**What is required**: Find where "del tamaño del" appears in the records below, then return that line and every later line exactly, stopping only at the last line.

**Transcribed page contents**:
====

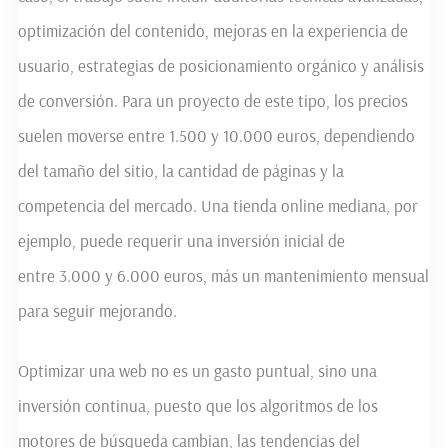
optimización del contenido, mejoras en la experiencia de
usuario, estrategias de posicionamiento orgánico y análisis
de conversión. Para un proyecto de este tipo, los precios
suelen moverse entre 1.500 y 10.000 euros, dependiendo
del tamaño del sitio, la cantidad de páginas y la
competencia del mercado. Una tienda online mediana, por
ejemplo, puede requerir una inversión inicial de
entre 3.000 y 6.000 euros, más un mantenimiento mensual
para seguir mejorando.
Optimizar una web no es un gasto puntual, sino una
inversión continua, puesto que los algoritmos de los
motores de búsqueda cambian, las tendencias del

====

**Expected output**:
del tamaño del sitio, la cantidad de páginas y la
competencia del mercado. Una tienda online mediana, por
ejemplo, puede requerir una inversión inicial de
entre 3.000 y 6.000 euros, más un mantenimiento mensual
para seguir mejorando.
Optimizar una web no es un gasto puntual, sino una
inversión continua, puesto que los algoritmos de los
motores de búsqueda cambian, las tendencias del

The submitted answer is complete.